The novel’s leitmotiv is therefore a series of parallels – between the failing health of the main character and the degeneration of the polity; between Ban’s terminal decline and that of the state, the town, and the flat he has moved into on his return to Croatia; between the damage caused to the patient by an invasive cancer, and that inflicted on the community he has joined because ‘he spoke differently, he laughed differently (loudly), he dressed differently (sloppily)…’. Parallels between the process of dying and the suffocating provincial spirit which ‘does not like the unknown’. And parallels between physical death and the death of the intellectual – as evidenced in this trenchant observation of academia:
‘the Faculty of Social Science as a whole are meant to produce some kind of intellectual elite, but instead … they produce meek people who procreate in mouse holes. Who talk a lot but say little. Who are not heard outside their teaching rooms…’
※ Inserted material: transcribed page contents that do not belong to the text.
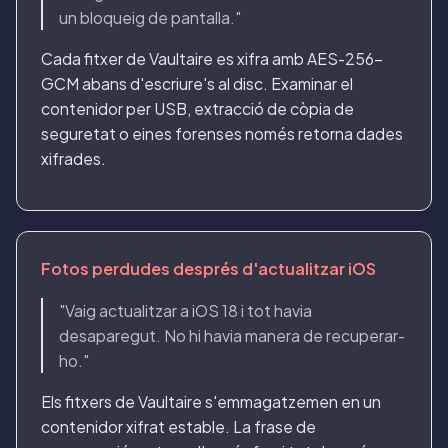
un bloqueig de pantalla."
Cada fitxer de Vaultaire es xifra amb AES-256-
GCM abans d'escriure's al disc. Examinar el
contenidor per USB, extracció de còpia de
seguretat o eines forenses només retorna dades
xifrades.
Fotos perdudes després d'actualitzar iOS
"Vaig actualitzar a iOS 18 i tot havia
desaparegut. No hi havia manera de recuperar-
ho."
Els fitxers de Vaultaire s'emmagatzemen en un
contenidor xifrat estable. La frase de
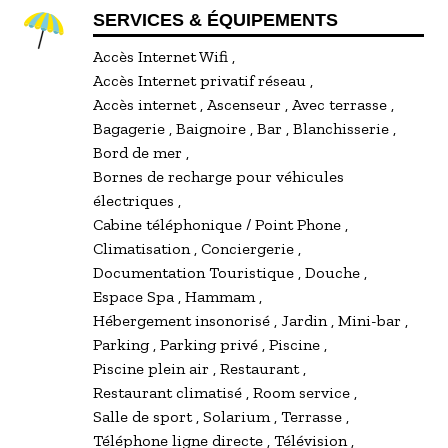
SERVICES & ÉQUIPEMENTS
Accès Internet Wifi
Accès Internet privatif réseau
Accès internet
Ascenseur
Avec terrasse
Bagagerie
Baignoire
Bar
Blanchisserie
Bord de mer
Bornes de recharge pour véhicules
électriques
Cabine téléphonique / Point Phone
Climatisation
Conciergerie
Documentation Touristique
Douche
Espace Spa
Hammam
Hébergement insonorisé
Jardin
Mini-bar
Parking
Parking privé
Piscine
Piscine plein air
Restaurant
Restaurant climatisé
Room service
Salle de sport
Solarium
Terrasse
Téléphone ligne directe
Télévision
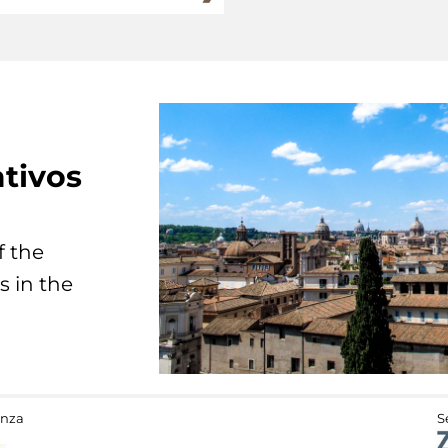
tivos
f the
s in the
anza
S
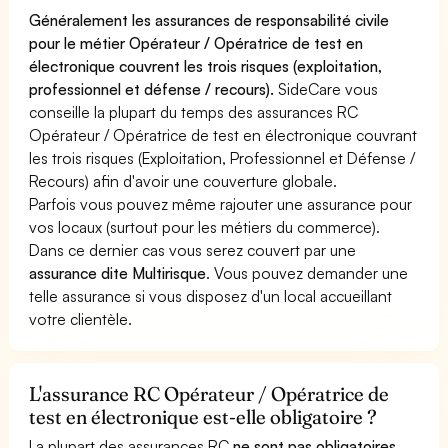
Généralement les assurances de responsabilité civile
pour le métier Opérateur / Opératrice de test en
électronique couvrent les trois risques (exploitation,
professionnel et défense / recours).
SideCare vous
conseille la plupart du temps des assurances RC
Opérateur / Opératrice de test en électronique couvrant
les trois risques (Exploitation, Professionnel et Défense /
Recours) afin d'avoir une couverture globale.
Parfois vous pouvez même rajouter une assurance pour
vos locaux (surtout pour les métiers du commerce).
Dans ce dernier cas vous serez couvert par une
assurance dite Multirisque
. Vous pouvez demander une
telle assurance si vous disposez d'un local accueillant
votre clientèle.
L'assurance RC Opérateur / Opératrice de
test en électronique est-elle obligatoire ?
La plupart des assurances RC
ne sont pas obligatoires
.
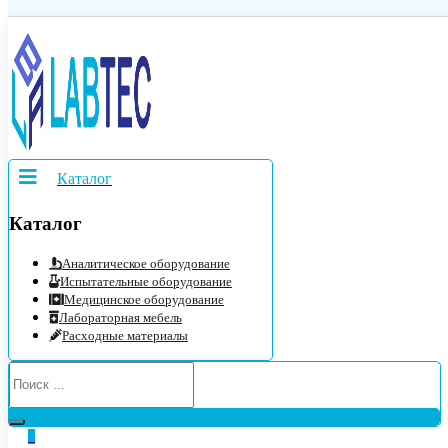
Каталог
Каталог
Аналитическое оборудование
Испытательные оборудование
Медицинское оборудование
Лабораторная мебель
Расходные материалы
0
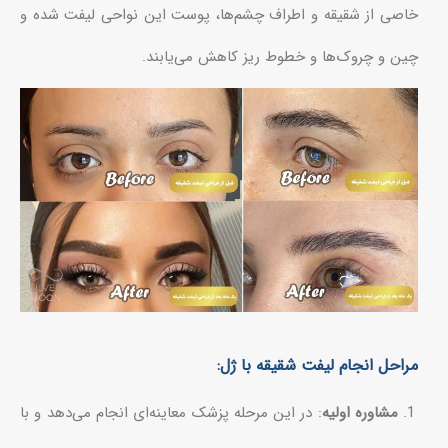
خاصی از شقیقه و اطراف چشم‌ها، پوست این نواحی لیفت شده و
چین و چروک‌ها و خطوط ریز کاهش می‌یابند.
مراحل انجام لیفت شقیقه با ژل:
مشاوره اولیه
: در این مرحله پزشک معاینه‌ای انجام می‌دهد و با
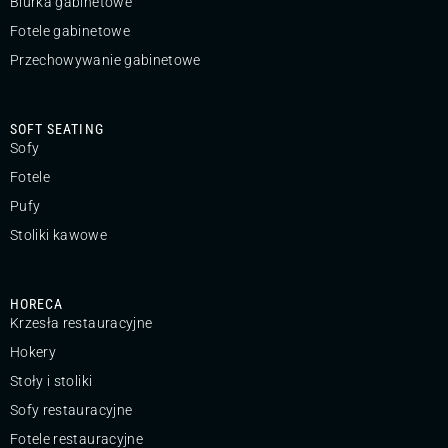
Biurka gabinetowe
Fotele gabinetowe
Przechowywanie gabinetowe
SOFT SEATING
Sofy
Fotele
Pufy
Stoliki kawowe
HORECA
Krzesła restauracyjne
Hokery
Stoły i stoliki
Sofy restauracyjne
Fotele restauracyjne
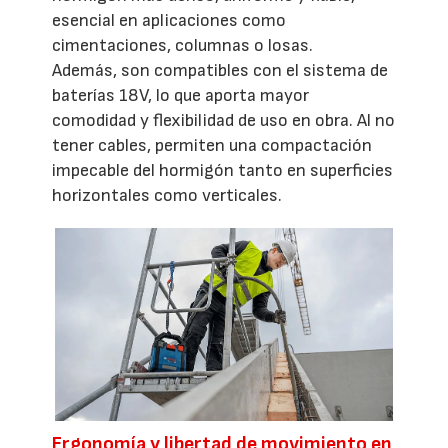
esencial en aplicaciones como
cimentaciones, columnas o losas.
Además, son compatibles con el sistema de
baterías 18V, lo que aporta mayor
comodidad y flexibilidad de uso en obra. Al no
tener cables, permiten una compactación
impecable del hormigón tanto en superficies
horizontales como verticales.
Ergonomía y libertad de movimiento en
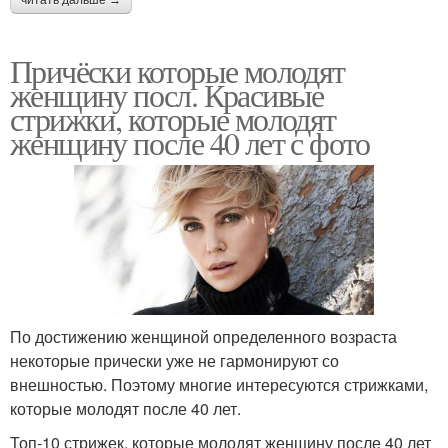
читать дальше →
Причёски которые молодят
женщину посл. Красивые
стрижки, которые молодят
женщину после 40 лет с фото
По достижению женщиной определенного возраста
некоторые прически уже не гармонируют со
внешностью. Поэтому многие интересуются стрижками,
которые молодят после 40 лет.
Топ-10 стрижек, которые молодят женщину после 40 лет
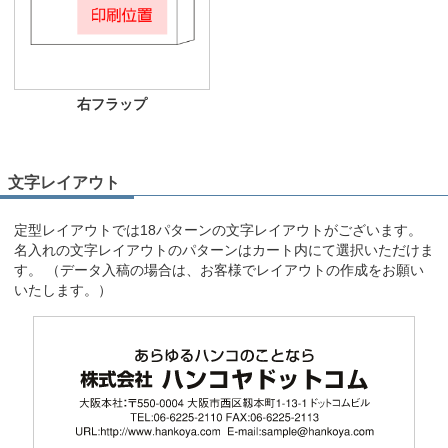
右フラップ
文字レイアウト
定型レイアウトでは18パターンの文字レイアウトがございます。
名入れの文字レイアウトのパターンはカート内にて選択いただけま
す。 （データ入稿の場合は、お客様でレイアウトの作成をお願い
いたします。）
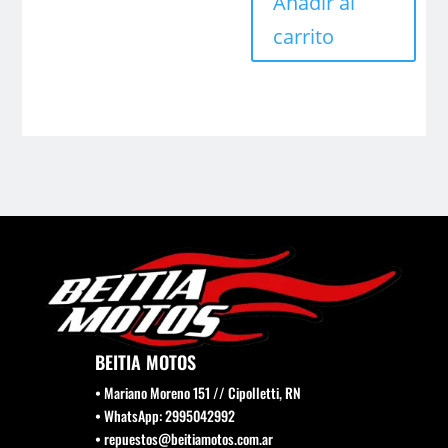
Añadir al
carrito
BEITIA MOTOS
• Mariano Moreno 151 // Cipolletti, RN
• WhatsApp: 2995042992
• repuestos@beitiamotos.com.ar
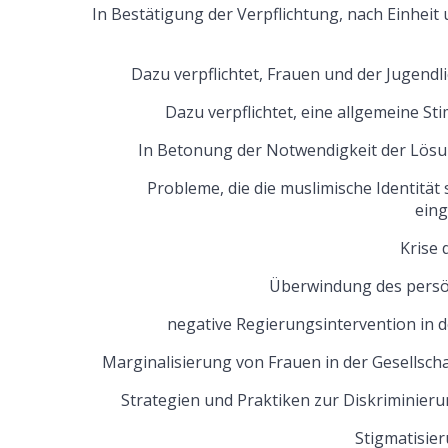
In Bestätigung der Verpflichtung, nach Einhe
Dazu verpflichtet, Frauen und der Jugend
Dazu verpflichtet, eine allgemeine St
In Betonung der Notwendigkeit der Lösu
Probleme, die die muslimische Identitä
ein
Krise 
Überwindung des persön
negative Regierungsintervention in 
Marginalisierung von Frauen in der Gesellscha
Strategien und Praktiken zur Diskriminie
Stigmatisier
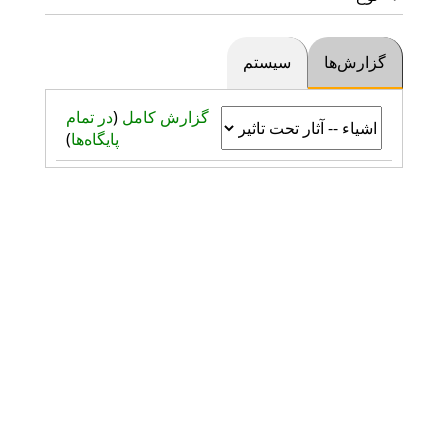
گزارش‌ها
سیستم
گزارش کامل
(
در تمام
پایگاه‌ها
)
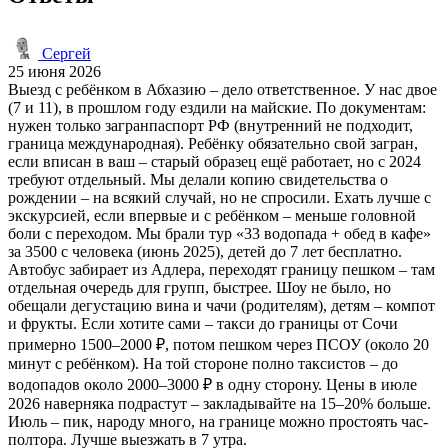
Сергей
25 июня 2026
Выезд с ребёнком в Абхазию – дело ответственное. У нас двое
(7 и 11), в прошлом году ездили на майские. По документам:
нужен только загранпаспорт РФ (внутренний не подходит,
граница международная). Ребёнку обязательно свой загран,
если вписан в ваш – старый образец ещё работает, но с 2024
требуют отдельный. Мы делали копию свидетельства о
рождении – на всякий случай, но не спросили. Ехать лучше с
экскурсией, если впервые и с ребёнком – меньше головной
боли с переходом. Мы брали тур «33 водопада + обед в кафе»
за 3500 с человека (июнь 2025), детей до 7 лет бесплатно.
Автобус забирает из Адлера, переходят границу пешком – там
отдельная очередь для групп, быстрее. Шоу не было, но
обещали дегустацию вина и чачи (родителям), детям – компот
и фрукты. Если хотите сами – такси до границы от Сочи
примерно 1500–2000 ₽, потом пешком через ПСОУ (около 20
минут с ребёнком). На той стороне полно таксистов – до
водопадов около 2000–3000 ₽ в одну сторону. Цены в июле
2026 наверняка подрастут – закладывайте на 15–20% больше.
Июль – пик, народу много, на границе можно простоять час-
полтора. Лучше выезжать в 7 утра.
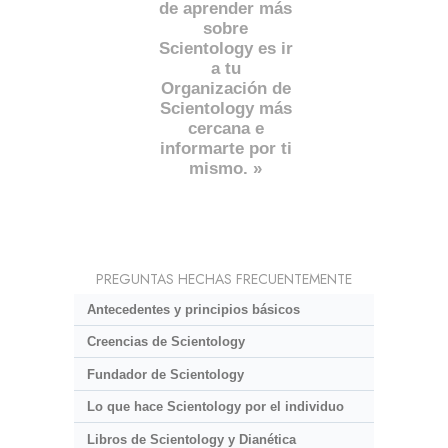
de aprender más
sobre
Scientology es ir
a tu
Organización de
Scientology más
cercana e
informarte por ti
mismo. »
PREGUNTAS HECHAS FRECUENTEMENTE
Antecedentes y principios básicos
Creencias de Scientology
Fundador de Scientology
Lo que hace Scientology por el individuo
Libros de Scientology y Dianética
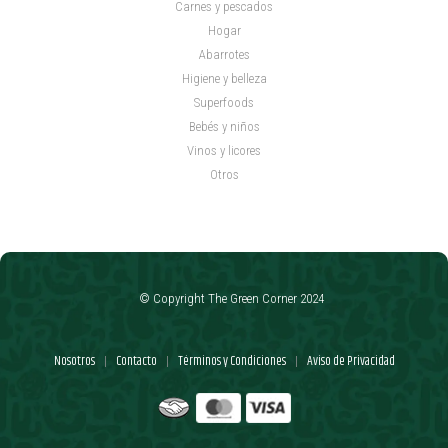
Carnes y pescados
Hogar
Abarrotes
Higiene y belleza
Superfoods
Bebés y niños
Vinos y licores
Otros
© Copyright The Green Corner 2024
Nosotros
Contacto
Términos y Condiciones
Aviso de Privacidad
|
|
|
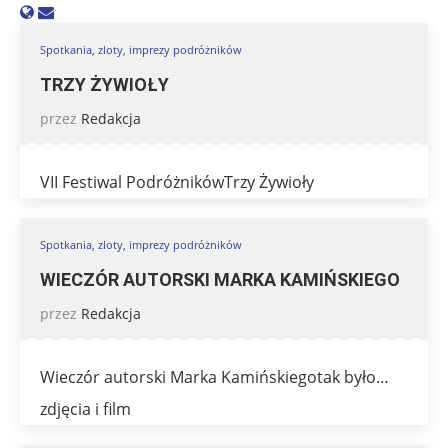
Spotkania, zloty, imprezy podróżników
TRZY ŻYWIOŁY
przez
Redakcja
VII Festiwal PodróżnikówTrzy Żywioły
Spotkania, zloty, imprezy podróżników
WIECZÓR AUTORSKI MARKA KAMIŃSKIEGO
przez
Redakcja
Wieczór autorski Marka Kamińskiegotak było…
zdjęcia i film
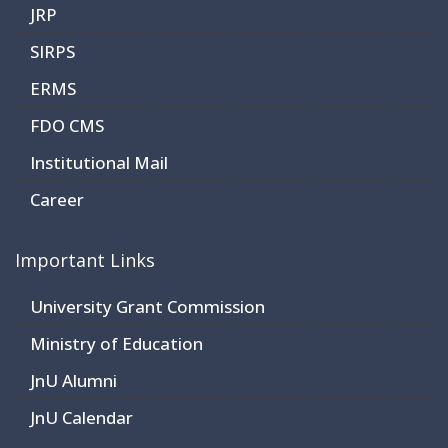
JRP
SIRPS
ERMS
FDO CMS
Institutional Mail
Career
Important Links
University Grant Commission
Ministry of Education
JnU Alumni
JnU Calendar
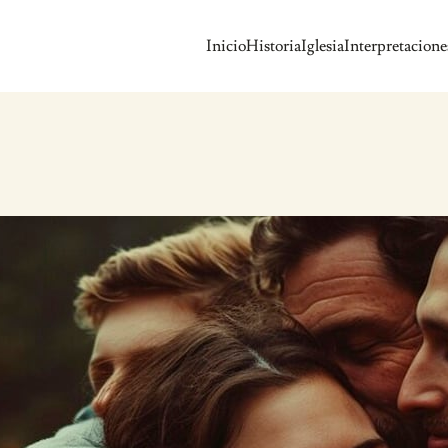
Inicio
Historia
Iglesia
Interpretacione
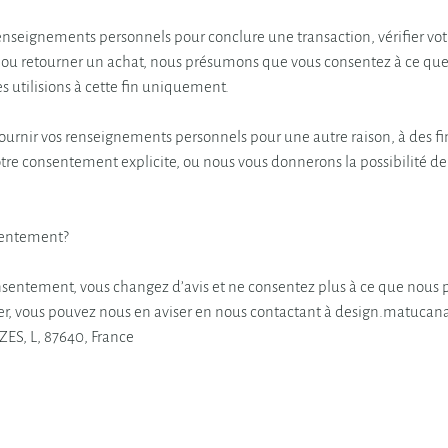
enseignements personnels pour conclure une transaction, vérifier votr
 ou retourner un achat, nous présumons que vous consentez à ce que 
s utilisions à cette fin uniquement.
urnir vos renseignements personnels pour une autre raison, à des f
e consentement explicite, ou nous vous donnerons la possibilité de 
sentement?
nsentement, vous changez d’avis et ne consentez plus à ce que nous pu
er, vous pouvez nous en aviser en nous contactant à design.matucan
ZES, L, 87640, France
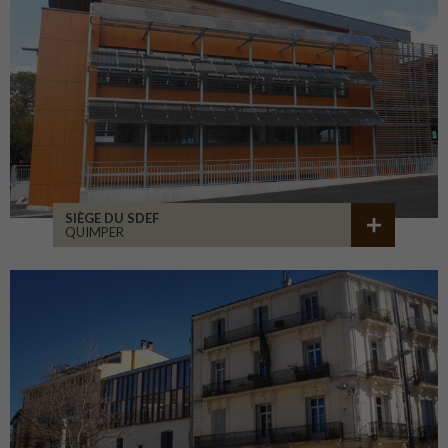
SIÈGE DU SDEF
QUIMPER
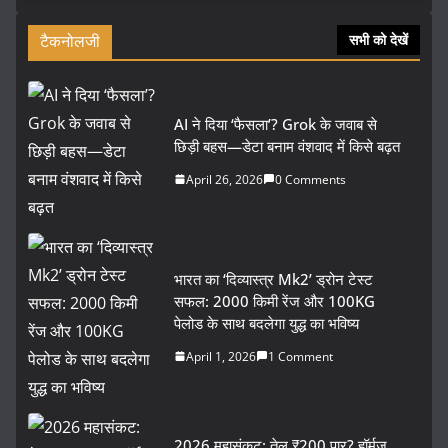
टैकनोलजी
सभी को देखें
AI ने दिया ‘फैसला’? Grok के जवाब से
छिड़ी बहस—डेटा बनाम वंशवाद में किसे बढ़त
April 26, 2026
0 Comments
भारत का ‘दिव्यास्त्र Mk2’ ड्रोन टेस्ट
सफल: 2000 किमी रेंज और 100KG
पेलोड के साथ बदलेगा युद्ध का भविष्य
April 1, 2026
1 Comment
2026 महासंकट: तेल ₹200 पार? हॉर्मुज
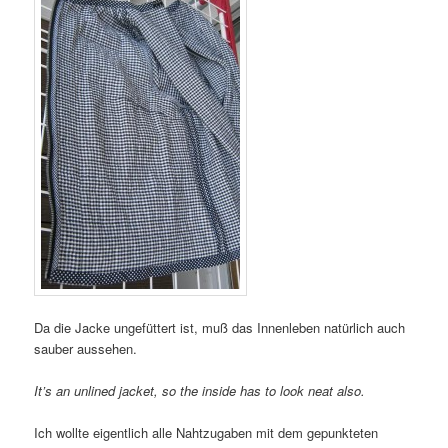
Da die Jacke ungefüttert ist, muß das Innenleben natürlich auch
sauber aussehen.
It’s an unlined jacket, so the inside has to look neat also.
Ich wollte eigentlich alle Nahtzugaben mit dem gepunkteten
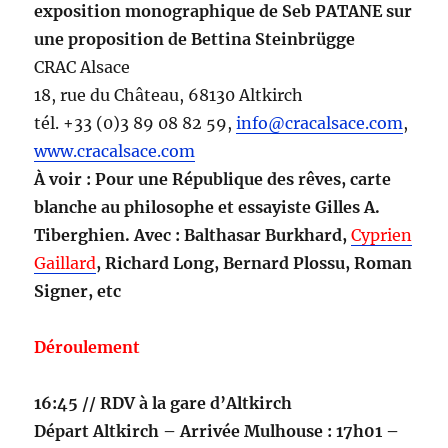
exposition monographique de Seb PATANE sur
une proposition de Bettina Steinbrügge
CRAC Alsace
18, rue du Château, 68130 Altkirch
tél. +33 (0)3 89 08 82 59,
info@cracalsace.com
,
www.cracalsace.com
À voir : Pour une République des rêves, carte
blanche au philosophe et essayiste Gilles A.
Tiberghien. Avec : Balthasar Burkhard,
Cyprien
Gaillard
, Richard Long, Bernard Plossu, Roman
Signer, etc
Déroulement
16:45 // RDV à la gare d’Altkirch
Départ Altkirch – Arrivée Mulhouse : 17h01 –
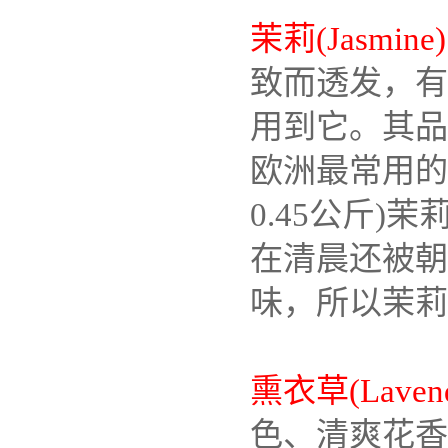
茉莉(Jasmine)
致而透发，有
用到它。其品
欧洲最常用的品
0.45公斤)
在清晨还被朝
味，所以茉莉
熏衣草(Lavend
色、清爽花香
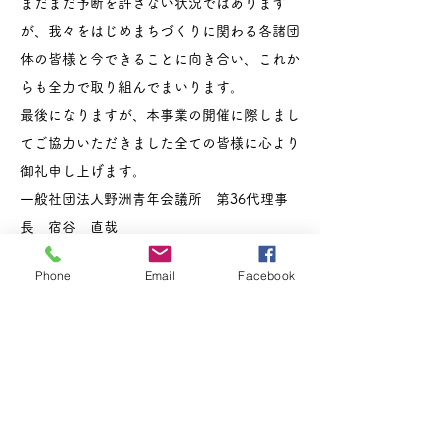
まだまだ予断を許さない状況ではあります
が、我々をはじめまちづくりに関わる各諸団
体の皆様と今できることに向き合い、これか
らも全力で取り組んでまいります。
最後になりますが、本事業の開催に際しまし
てご協力いただきました全ての皆様に心より
御礼申し上げます。
一般社団法人野洲青年会議所 第36代理事
長 宿谷 直哉
一般社団法人 野洲青年会議所
Phone
Email
Facebook
滋賀県野洲市西河原2400
TEL
077-589-3330
FAX
077-589-3156
Copyright(c)2017 Yasu Junior Chamber
International All Rights Reserved.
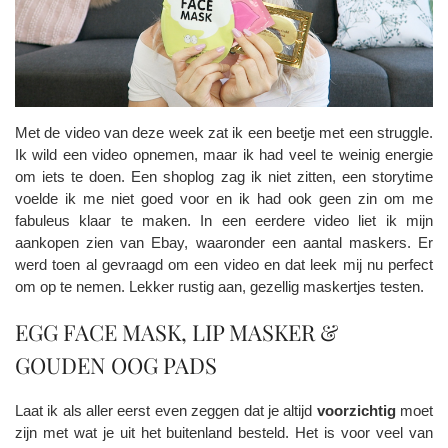
Met de video van deze week zat ik een beetje met een struggle.
Ik wild een video opnemen, maar ik had veel te weinig energie
om iets te doen. Een shoplog zag ik niet zitten, een storytime
voelde ik me niet goed voor en ik had ook geen zin om me
fabuleus klaar te maken. In een eerdere video liet ik mijn
aankopen zien van Ebay, waaronder een aantal maskers. Er
werd toen al gevraagd om een video en dat leek mij nu perfect
om op te nemen. Lekker rustig aan, gezellig maskertjes testen.
EGG FACE MASK, LIP MASKER &
GOUDEN OOG PADS
Laat ik als aller eerst even zeggen dat je altijd
voorzichtig
moet
zijn met wat je uit het buitenland besteld. Het is voor veel van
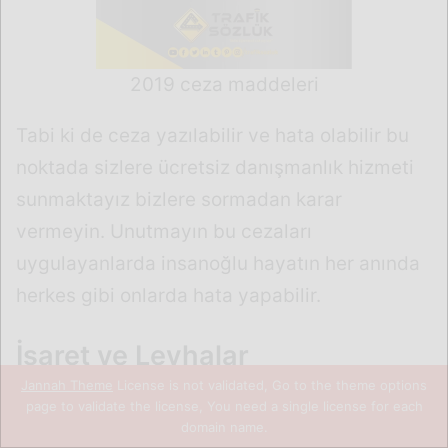
Jannah Theme
License is not validated, Go to the theme options
page to validate the license, You need a single license for each
domain name.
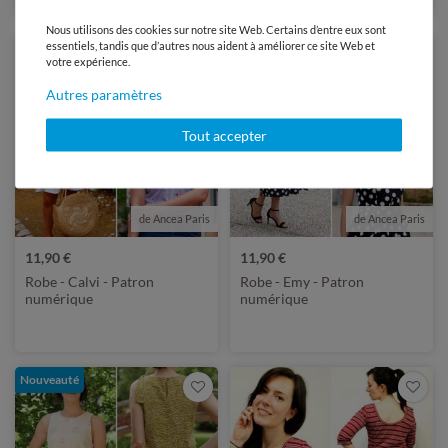
Nous utilisons des cookies sur notre site Web. Certains d’entre eux sont
essentiels, tandis que d’autres nous aident à améliorer ce site Web et
votre expérience.
Autres paramètres
Tout accepter
de Ancea Paris
de Ancea Paris
11,90 €
11,90 €
Robe - Calvi - Patron
Robe - Emy - Patron
numérique
numérique
Nouveauté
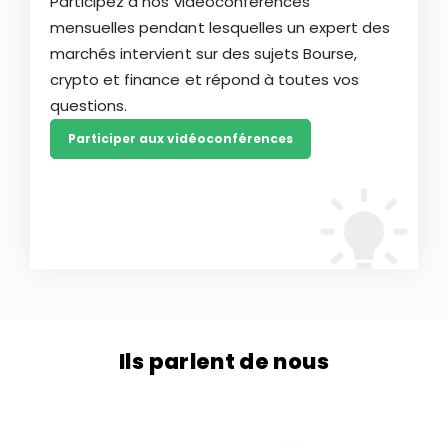
Participez à nos vidéoconférences
mensuelles pendant lesquelles un expert des
marchés intervient sur des sujets Bourse,
crypto et finance et répond à toutes vos
questions.
Participer aux vidéoconférences
Ils parlent de nous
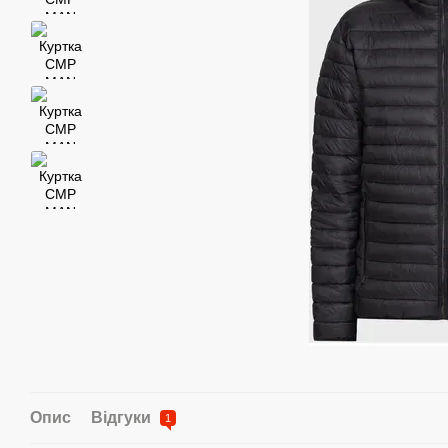
Опис
Відгуки
1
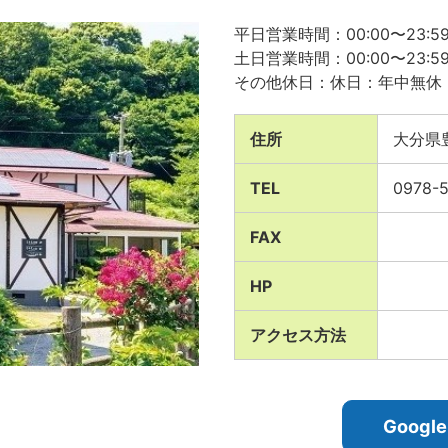
平日営業時間：00:00〜23:5
土日営業時間：00:00〜23:5
その他休日：休日：年中無休
住所
大分県
TEL
0978-
FAX
HP
アクセス方法
Goog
At the end of the novel, the protagonist’s son reflects:
‘people are invisibly connected without knowing it, they touch one another through lives that to them remain forever foreign, they step into times which they think are not theirs, they walk through landscapes which are new only to them but which have existed for centuries.’
For me this is prophetic. Drndić was one of three novelists shortlisted for the European Bank for Reconstruction and Development (EBRD) Literature Prize in 2018. I met this very frail but feisty lady at the awards ceremony in March this year. When we got to talking about multiple identities, she gave me a penetrating look and said: ‘You will enjoy this book.’ Within weeks of that event, cancer had taken her from us. I am only sorry that I did not get a chance to tell her how right she was.
Reviewed by Solvia Sovic
Written by Daša Drndić
Translated from the Croatian by Celia Hawkesworth
Published by MacLehose Press (2018)
Silvia Sovic is an historian and anthropologist who has worked on family history, especially in South-East Europe. She has a long-standing passion for European literature and culture and has developed an interest in the writings of people with mixed or migrant backgrounds. She lives in London and is Honorary Fellow at the Centre for European Research, Queen Mary University of London.